Output the data below exactly as it is, dropping the pictures from your copy.

++++ The data ++++

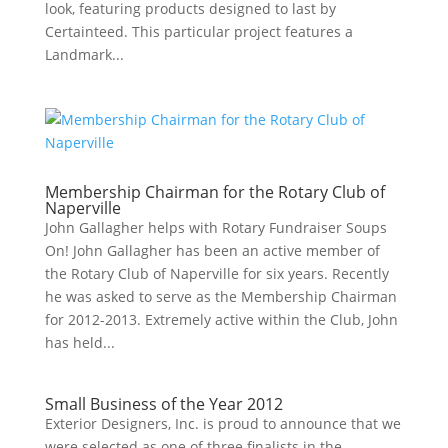
look, featuring products designed to last by
Certainteed. This particular project features a
Landmark...
Membership Chairman for the Rotary Club of
Naperville
John Gallagher helps with Rotary Fundraiser Soups
On! John Gallagher has been an active member of
the Rotary Club of Naperville for six years. Recently
he was asked to serve as the Membership Chairman
for 2012-2013. Extremely active within the Club, John
has held...
Small Business of the Year 2012
Exterior Designers, Inc. is proud to announce that we
were selected as one of three finalists in the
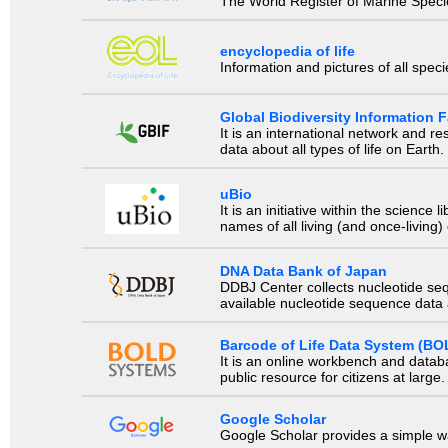
The World Register of Marine Species
encyclopedia of life
Information and pictures of all spec
Global Biodiversity Information Fa
It is an international network and 
data about all types of life on Earth.
uBio
It is an initiative within the scienc
names of all living (and once-living
DNA Data Bank of Japan
DDBJ Center collects nucleotide se
available nucleotide sequence data a
Barcode of Life Data System (BO
It is an online workbench and datab
public resource for citizens at large.
Google Scholar
Google Scholar provides a simple way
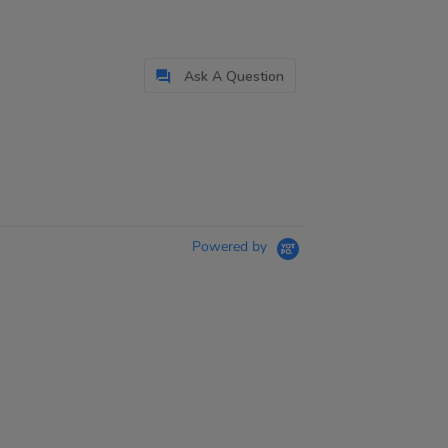
Ask A Question
Powered by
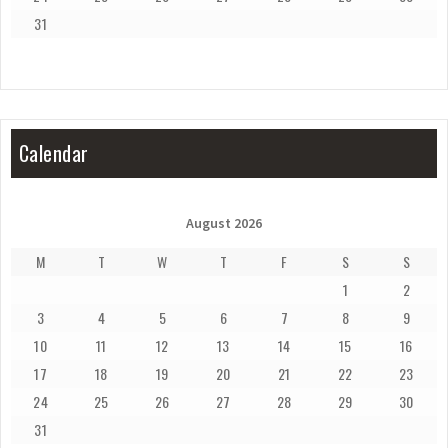
31
Calendar
August 2026
M
T
W
T
F
S
S
1
2
3
4
5
6
7
8
9
10
11
12
13
14
15
16
17
18
19
20
21
22
23
24
25
26
27
28
29
30
31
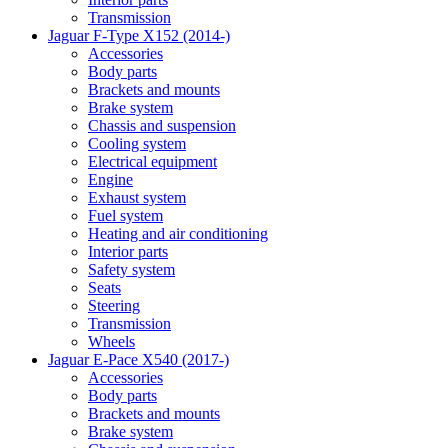
Transmission
Jaguar F-Type X152 (2014-)
Accessories
Body parts
Brackets and mounts
Brake system
Chassis and suspension
Cooling system
Electrical equipment
Engine
Exhaust system
Fuel system
Heating and air conditioning
Interior parts
Safety system
Seats
Steering
Transmission
Wheels
Jaguar E-Pace X540 (2017-)
Accessories
Body parts
Brackets and mounts
Brake system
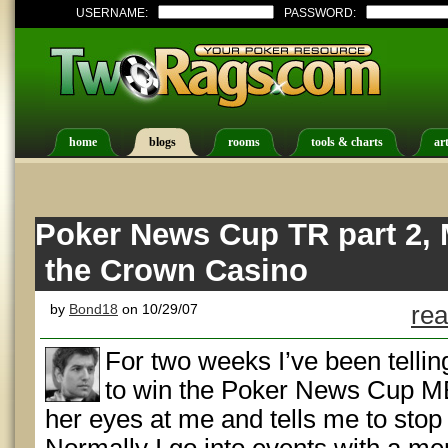
USERNAME:
PASSWORD:
home
blogs
rooms
tools & charts
art
Poker News Cup TR part 2, 
the Crown Casino
by
Bond18
on 10/29/07
rea
For two weeks I’ve been telling
to win the Poker News Cup ME.
her eyes at me and tells me to stop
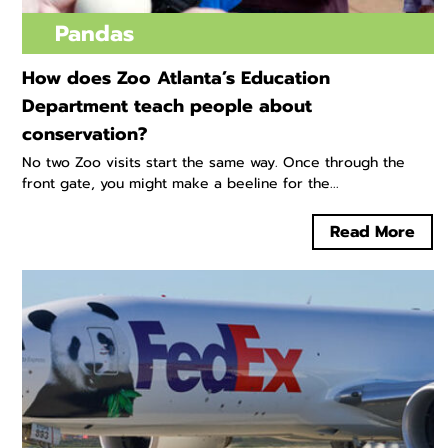
Pandas
How does Zoo Atlanta’s Education
Department teach people about
conservation?
No two Zoo visits start the same way. Once through the
front gate, you might make a beeline for the...
Read More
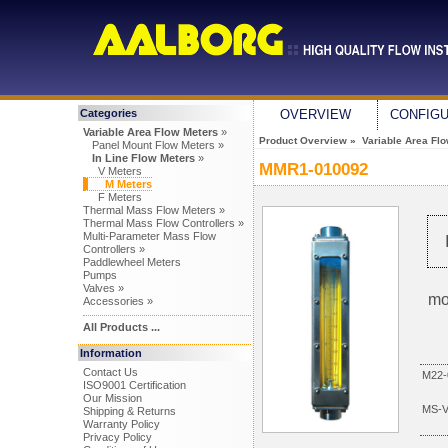
Categories
OVERVIEW
CONFIG
Variable Area Flow Meters
»
Product Overview
»
Variable Area Fl
Panel Mount Flow Meters »
In Line Flow Meters
»
MMR1-010092
V Meters
M Meters
F Meters
Thermal Mass Flow Meters »
Thermal Mass Flow Controllers »
Multi-Parameter Mass Flow
Controllers »
Paddlewheel Meters
Pumps
Valves »
mo
Accessories »
All Products ...
Information
Contact Us
M22-
ISO9001 Certification
Our Mission
MS-
Shipping & Returns
Warranty Policy
Privacy Policy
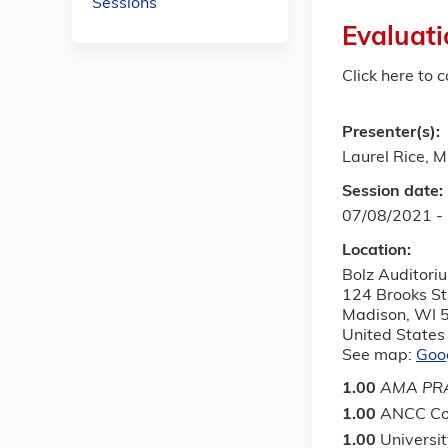
Sessions
Evaluati
Click here to 
Presenter(s):
Laurel Rice, 
Session date:
07/08/2021 -
Location:
Bolz Auditori
124 Brooks St
Madison
,
WI
United States
See map:
Goo
1.00
AMA PRA
1.00
ANCC Co
1.00
Universi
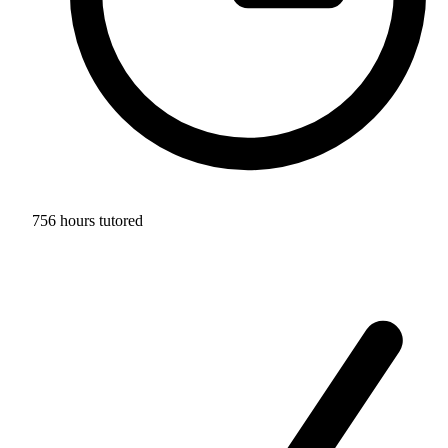
756 hours tutored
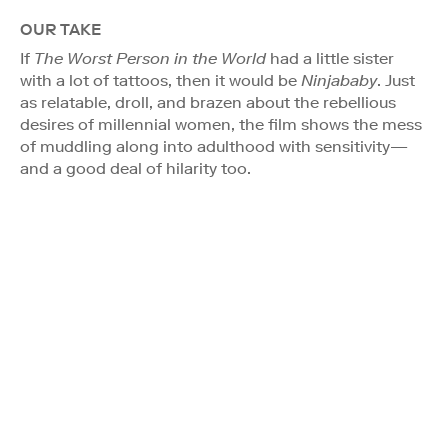
OUR TAKE
If
The Worst Person in the World
had a little sister
with a lot of tattoos, then it would be
Ninjababy
. Just
as relatable, droll, and brazen about the rebellious
desires of millennial women, the film shows the mess
of muddling along into adulthood with sensitivity—
and a good deal of hilarity too.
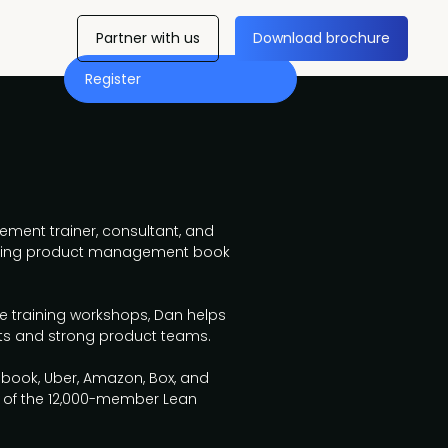
Partner with us
Download brochure
Register
ment trainer, consultant, and
elling product management book
ve training workshops, Dan helps
ts and strong product teams.
ebook, Uber, Amazon, Box, and
r of the 12,000-member Lean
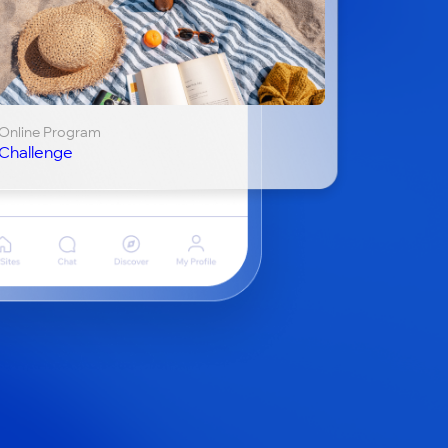
Online Program
Challenge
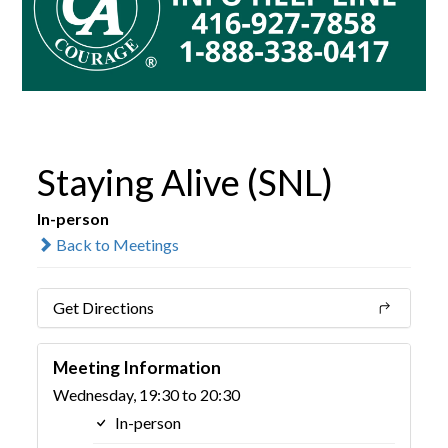
Staying Alive (SNL)
In-person
Back to Meetings
Get Directions
Meeting Information
Wednesday, 19:30 to 20:30
In-person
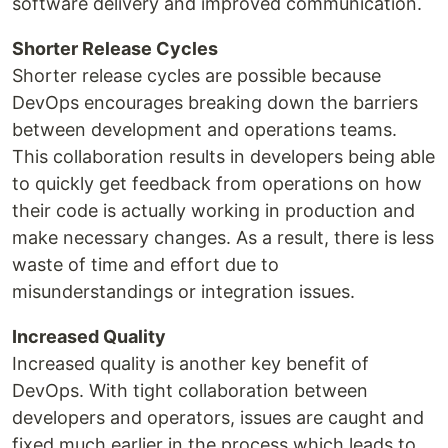
software delivery and improved communication.
Shorter Release Cycles
Shorter release cycles are possible because
DevOps encourages breaking down the barriers
between development and operations teams.
This collaboration results in developers being able
to quickly get feedback from operations on how
their code is actually working in production and
make necessary changes. As a result, there is less
waste of time and effort due to
misunderstandings or integration issues.
Increased Quality
Increased quality is another key benefit of
DevOps. With tight collaboration between
developers and operators, issues are caught and
fixed much earlier in the process which leads to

++++

Task answer:
look, featuring products designed to last by
Certainteed. This particular project features a
Landmark...
Membership Chairman for the Rotary Club of
Naperville
John Gallagher helps with Rotary Fundraiser Soups
On! John Gallagher has been an active member of
the Rotary Club of Naperville for six years. Recently
he was asked to serve as the Membership Chairman
for 2012-2013. Extremely active within the Club, John
has held...
Small Business of the Year 2012
Exterior Designers, Inc. is proud to announce that we
were selected as one of three finalists in the
The World Register of Marine Species
encyclopedia of life
Information and pictures of all spec
Global Biodiversity Information Fa
It is an international network and 
data about all types of life on Earth.
uBio
It is an initiative within the scienc
names of all living (and once-living
DNA Data Bank of Japan
DDBJ Center collects nucleotide se
available nucleotide sequence data a
Barcode of Life Data System (BO
It is an online workbench and datab
public resource for citizens at large.
Google Scholar
Google Scholar provides a simple way
Ask A Question
Powered by
31
Calendar
August 2026
M
T
W
T
F
S
S
1
2
3
4
5
6
7
8
9
10
11
12
13
14
15
16
17
18
19
20
21
22
23
24
25
26
27
28
29
30
31
Transmission
Jaguar F-Type X152 (2014-)
Accessories
Body parts
Brackets and mounts
Brake system
Chassis and suspension
Cooling system
Electrical equipment
Engine
Exhaust system
Fuel system
Heating and air conditioning
Interior parts
Safety system
Seats
Steering
Transmission
Wheels
Jaguar E-Pace X540 (2017-)
Accessories
Body parts
Brackets and mounts
Brake system
USERNAME:
PASSWORD:
home
blogs
rooms
tools & charts
art
Poker News Cup TR part 2, 
the Crown Casino
by
Bond18
on 10/29/07
rea
For two weeks I’ve been telling
to win the Poker News Cup ME.
her eyes at me and tells me to stop
Pandas
How does Zoo Atlanta’s Education
Department teach people about
conservation?
No two Zoo visits start the same way. Once through the
front gate, you might make a beeline for the...
Read More
Categories
OVERVIEW
CONFIG
Variable Area Flow Meters
»
Product Overview
»
Variable Area Fl
Panel Mount Flow Meters »
In Line Flow Meters
»
MMR1-010092
V Meters
M Meters
F Meters
Thermal Mass Flow Meters »
Thermal Mass Flow Controllers »
Multi-Parameter Mass Flow
Controllers »
Paddlewheel Meters
Pumps
Valves »
mo
Accessories »
All Products ...
Information
Contact Us
M22-
ISO9001 Certification
Our Mission
MS-
Shipping & Returns
Warranty Policy
Privacy Policy
Sessions
Evaluati
Click here to 
Presenter(s):
Laurel Rice, 
Session date:
07/08/2021 -
Location:
Bolz Auditori
124 Brooks St
Madison
,
WI
United States
See map:
Goo
1.00
AMA PRA
1.00
ANCC Co
1.00
Universi
756 hours tutored
OUR TAKE
If
The Worst Person in the World
had a little sister
with a lot of tattoos, then it would be
Ninjababy
. Just
as relatable, droll, and brazen about the rebellious
desires of millennial women, the film shows the mess
of muddling along into adulthood with sensitivity—
and a good deal of hilarity too.
Partner with us
Download brochure
Register
ment trainer, consultant, and
elling product management book
ve training workshops, Dan helps
ts and strong product teams.
ebook, Uber, Amazon, Box, and
r of the 12,000-member Lean
Online Program
Challenge
Staying Alive (SNL)
In-person
Back to Meetings
Get Directions
Meeting Information
Wednesday, 19:30 to 20:30
In-person
software delivery and improved communication.
Shorter Release Cycles
Shorter release cycles are possible because
DevOps encourages breaking down the barriers
between development and operations teams.
This collaboration results in developers being able
to quickly get feedback from operations on how
their code is actually working in production and
make necessary changes. As a result, there is less
waste of time and effort due to
misunderstandings or integration issues.
Increased Quality
Increased quality is another key benefit of
DevOps. With tight collaboration between
developers and operators, issues are caught and
fixed much earlier in the process which leads to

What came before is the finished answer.